Economic Data Flood Summary: Claims, Housing Noisy, CPI May Return "Disinflation" Talk At FOMC Meeting

Tyler Durden's picture

First, Initial Claims - the new yoyo.

  • Initial claims drop from revised 402K (as expected) in last week, to 352K this week, 50K swing in one week, on expectations of 384K. All in the seasonal adjustment, which tries to compensate for the 124K drop in Non Seasonally Adjusted claims. Fired bankers and everyone else no longer registers to the B(L)S.
  • This number was below the lowest Wall Street estimate of 363K.
  • Continuing claims: 3.432MM, below expectations of 3.590MM, previous revised naturally higher from 3.628MM to 3.647MM. The reason? People on EUC and Extended benefits in last week: +105,000. More and more people move away from 6 month support to extended 99 week cliff.
  • The decline in continuing claims was 215K, and the number of 3.432MM was the lowest since Sept 6, 2008, the week before the Lehman collapse (h/t Stone McCarthy)
  • Decline likely “function of seasonal distortion,” likely “exaggerates strength in the labor market,” says BBG economist Joseph Brusuelas

  • Source

Housing Starts and Permits:

  • Largely irrelevant, as crawling at a bottom, but starts at 657K, below expectations of 680K, and down from 685K previously
  • Permits in line with expectations at 679K, down from 680K before
  • Volatile’’ multifamily dwellings category eased “slightly,” says Brusuelas. Even so, MFDs “likely to remain quite stout due” on modest increase in household formation, ownership-to-renter transition, tight apartments supply.
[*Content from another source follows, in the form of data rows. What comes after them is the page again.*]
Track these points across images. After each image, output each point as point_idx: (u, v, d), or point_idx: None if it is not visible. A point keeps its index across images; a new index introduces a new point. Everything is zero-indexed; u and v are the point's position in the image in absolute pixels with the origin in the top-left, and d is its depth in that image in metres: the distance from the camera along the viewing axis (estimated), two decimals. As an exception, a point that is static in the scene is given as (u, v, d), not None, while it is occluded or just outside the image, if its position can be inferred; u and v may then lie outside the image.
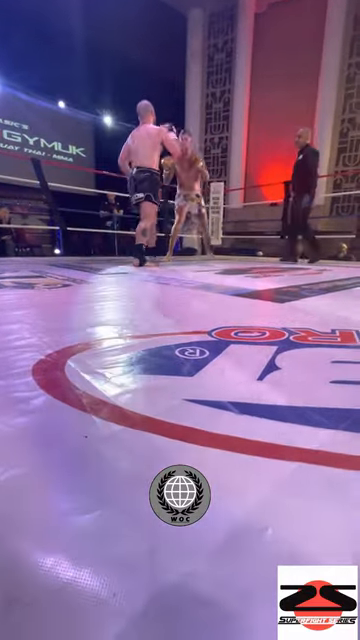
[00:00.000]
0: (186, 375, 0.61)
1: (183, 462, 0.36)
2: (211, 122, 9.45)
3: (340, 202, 8.10)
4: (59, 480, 0.35)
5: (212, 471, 0.35)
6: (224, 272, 2.90)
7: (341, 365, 0.68)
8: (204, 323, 0.99)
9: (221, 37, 9.07)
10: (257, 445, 0.40)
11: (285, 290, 1.77)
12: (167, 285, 1.91)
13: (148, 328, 0.94)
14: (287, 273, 2.83)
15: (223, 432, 0.43)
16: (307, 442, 0.41)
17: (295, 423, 0.46)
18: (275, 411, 0.49)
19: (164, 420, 0.45)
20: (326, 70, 7.70)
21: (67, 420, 0.45)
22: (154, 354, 0.72)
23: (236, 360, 0.70)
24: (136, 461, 0.38)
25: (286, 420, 0.46)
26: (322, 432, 0.43)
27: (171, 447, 0.39)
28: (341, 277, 2.51)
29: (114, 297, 1.46)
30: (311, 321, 1.06)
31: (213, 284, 1.98)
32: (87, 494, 0.32)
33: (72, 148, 9.76)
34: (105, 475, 0.35)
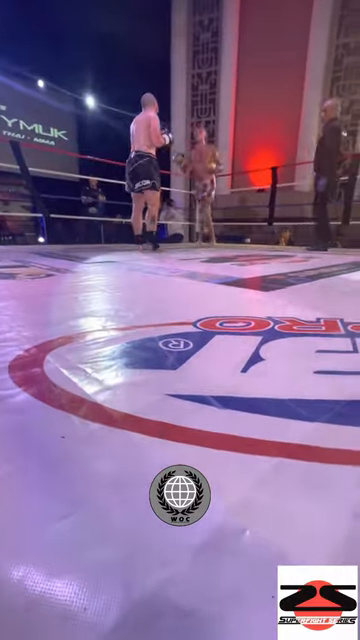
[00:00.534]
0: (169, 369, 0.60)
1: (162, 461, 0.35)
2: (197, 105, 9.21)
3: (327, 188, 8.08)
4: (32, 484, 0.33)
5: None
6: (210, 260, 2.87)
7: (325, 355, 0.69)
8: (189, 313, 0.97)
9: (206, 14, 8.75)
10: (238, 441, 0.39)
11: (271, 278, 1.77)
12: (153, 274, 1.88)
13: (132, 319, 0.92)
14: (274, 261, 2.83)
15: (204, 428, 0.42)
16: (288, 436, 0.40)
17: (277, 416, 0.45)
18: (257, 404, 0.48)
19: (144, 417, 0.44)
20: (314, 52, 7.56)
21: (44, 420, 0.44)
22: (137, 347, 0.71)
23: (220, 352, 0.69)
24: (114, 461, 0.36)
25: (268, 413, 0.46)
26: (304, 425, 0.43)
27: (151, 445, 0.38)
28: (327, 264, 2.53)
29: (99, 287, 1.43)
30: (296, 310, 1.06)
31: (199, 272, 1.96)
32: (61, 498, 0.31)
33: (54, 131, 9.40)
34: (81, 477, 0.34)
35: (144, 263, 2.49)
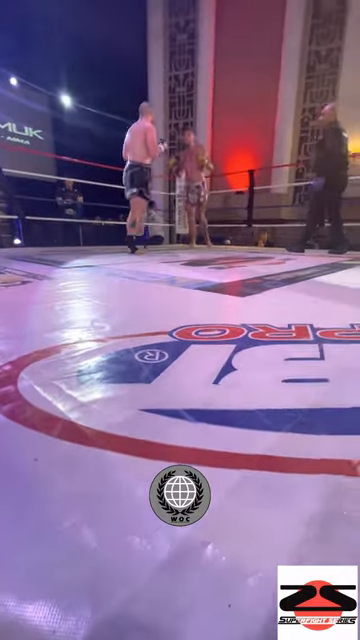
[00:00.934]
0: (144, 382, 0.62)
1: (132, 479, 0.37)
2: (175, 107, 9.24)
3: (302, 191, 8.32)
4: (1, 509, 0.34)
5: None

Housing “still dead,” says Bloomberg economist Rich Yamarone
  • Source

CPI:

  • Headline CPI at 0.0% vs expectations of 0.1%, unchanged from last month
  • Core CPI: +0.1% in line with expectations of +0.1 and down from 0.2% previously
  • "Weak domestic aggregate demand,’’ slowing global economy likely to continue downward pressure on prices, says Bloomberg economist Joseph Brusuelas
  • Fed “clearly concerned with the return of disinflation;” watch for “talk of further central bank action to support the economy” at next week’s FOMC meeting, says Brusuelas 
  • Source

Slowly all the high frequency economic data are becoming increasingly meaningless, noisy, volatile and unpredictable. Just as the government wants it to be.